Exhuming the Archive Symposium
To conclude my year long ACES residency at the Millenium Court Arts Centre and to accompany my solo show of the same name, I organised the Exhuming the Archive Symposium at the Millenium Court Arts Centre. I invited some of my favourite thinkers, to be part of the panel:
Matt Packer (b.1978, Carmarthen, UK) is a curator and writer based in Derry, N.Ireland. He has been Director at CCA Derry-Londonderry since early 2014, overseeing exhibitions and projects with artists such as Ciara Phillips, Hu Yun, Benedict Drew, Artie Vierkant and Katja Novitskova. Prior roles include Curator of Disappearing Acts / Lofoten International Art Festival, Norway (with Arne Skaug Olsen, 2015) and Associate Director at Treignac Project (a large scale project space in rural France), where he curated a three-year arc of exhibitions Kisses Sweeter Than Wine (2016), Mammouth (2014), and O Chair O Flesh (2013). From 2008 to 2013 he was Curator of Exhibitions & Projects at Lewis Glucksman Gallery at University College Cork.
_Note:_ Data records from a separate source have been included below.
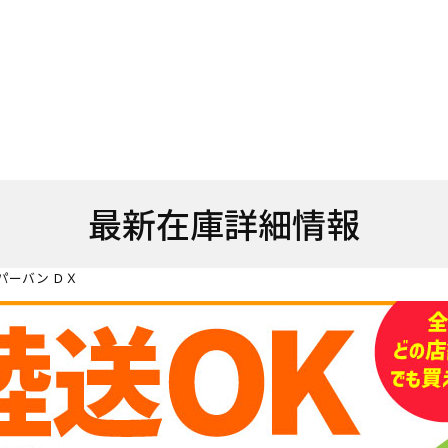
最新在庫詳細情報
パーバン ＤＸ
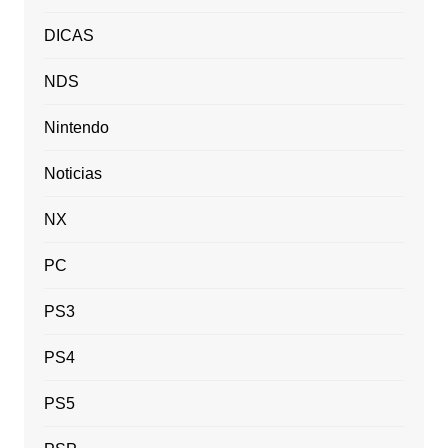
DICAS
NDS
Nintendo
Noticias
NX
PC
PS3
PS4
PS5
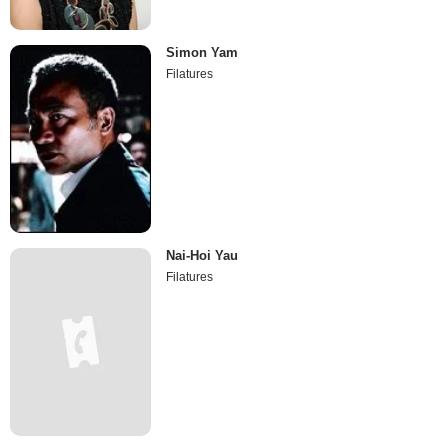
Simon Yam
Filatures
Nai-Hoi Yau
Filatures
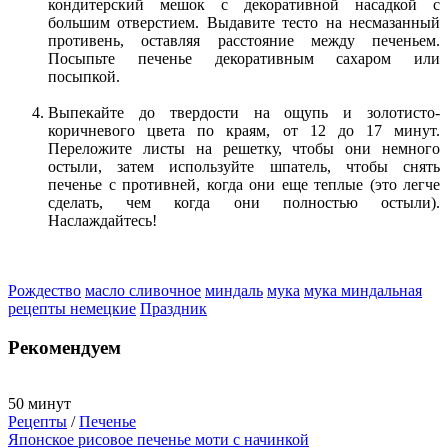
кондитерский мешок с декоративной насадкой с
большим отверстием. Выдавите тесто на несмазанный
противень, оставляя расстояние между печеньем.
Посыпьте печенье декоративным сахаром или
посыпкой.
Выпекайте до твердости на ощупь и золотисто-
коричневого цвета по краям, от 12 до 17 минут.
Переложите листы на решетку, чтобы они немного
остыли, затем используйте шпатель, чтобы снять
печенье с противней, когда они еще теплые (это легче
сделать, чем когда они полностью остыли).
Наслаждайтесь!
Рождество
масло сливочное
миндаль
мука
мука миндальная
рецепты немецкие
Праздник
Рекомендуем
50 минут
Рецепты
/
Печенье
Японское рисовое печенье моти с начинкой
Some Notes on Jiann Hughes’ Exhuming the Archive
Rachel O'Dwyer is a government of Ireland research fellow currently based in Maynooth University. She is the leader of the Dublin Art and Technology Association and the initiator and lead curator of openhere, a festival and conference on the digital commons. She writes about on digital media, political economy of communications, and media art and culture. She is a regular contributor to Neural Magazine and the founding editor in chief of the open access peer-reviewed journal Interference: A Journal of Audio Culture.
Rachel O'Dwyer's ABSTRACT: "There is no cat”: A prehistory of (im)material networks
The luminiferous ether was an imagined medium used in the 18th and 19th century to explain action at a distance and the propagation of heat, light, radio waves and even telepathic communications through space. While the existence of any such medium was disproved by Einstein’s theory of relativity in the early twentieth century, the ethereal continues to ghost wireless communications such as radio, cellular networks and the Internet of things. Cultural and scientific imaginaries of the ether as a kind of tangible-intangible medium give insight into contemporary wireless networks, their materiality, aesthetics and political economies. Specifically the ether provides a way to think through the relationship between the ‘material’ and ‘immaterial’ in digital networks, allowing us to move away from an approach that distinguishes between these towards one that recognises their interrelationship and appropriates both as one.
Investigating the relationship between art practice, process and theory, my research institutes conversations between Psychoanalytic Theory, Philosophy, Affect Theory and Gender Theory to explore the intersections of subjectivity, aesthetics, ethics and politics in contemporary Visual Culture, art practice and performance. I am a lecturer and thesis supervisor for the M.Phil Gender and Women’s Studies, Centre for Gender and Women’s Studies, TCD, MA Sexuality Studies, DCU, Faculty of Visual Culture, NCAD, and School of Creative Arts, DIT. In addition I am a Visiting lecturer on the MA Art & Process, Crawford College of Art, Cork, and Research Associate at the Graduate School of Creative Arts and Media (GradCAM), Dublin.
Tina Kinsella's ABSTRACT: According to Sigmund Freud, the unconscious is not only a repository for repressed experience, but a psychical domain that contains latent memory that is not currently present to consciousness. Such an understanding of the psyche mimics the topographical domain of the digital which houses ‘memories we would rather forget’ (repressed experience) as well as ‘the stuff that resists decay, refuses to be forgotten, and refuses to let us forget’ (latent memory that is not active in present consciousness). Of course, whilst this relay between the intentional will towards forgetting and the always possible return of unconscious phenomena undermines the assumed agency of the sovereign subject, Freud’s presentation of subjectivity privileges the individuated, rather than the relational, subject. This presentation draws on the work of artist and psychoanalytic theorist, Bracha L. Ettinger, who proposes a profoundly relational stratum of subjectivity that she defines as co-poietic (co-becoming) and transubjective (not reducible to intersubjective communication). The aim of this presentation is to investigate and explore the archive and the archival process as a form of relational, transactive co-poietic knowledge-generation which can be understood as a participation/collaboration between subject/object materialities that cannot be reduced to discrete boundaries imposed between received notions of (active) subjects and (passive) objects.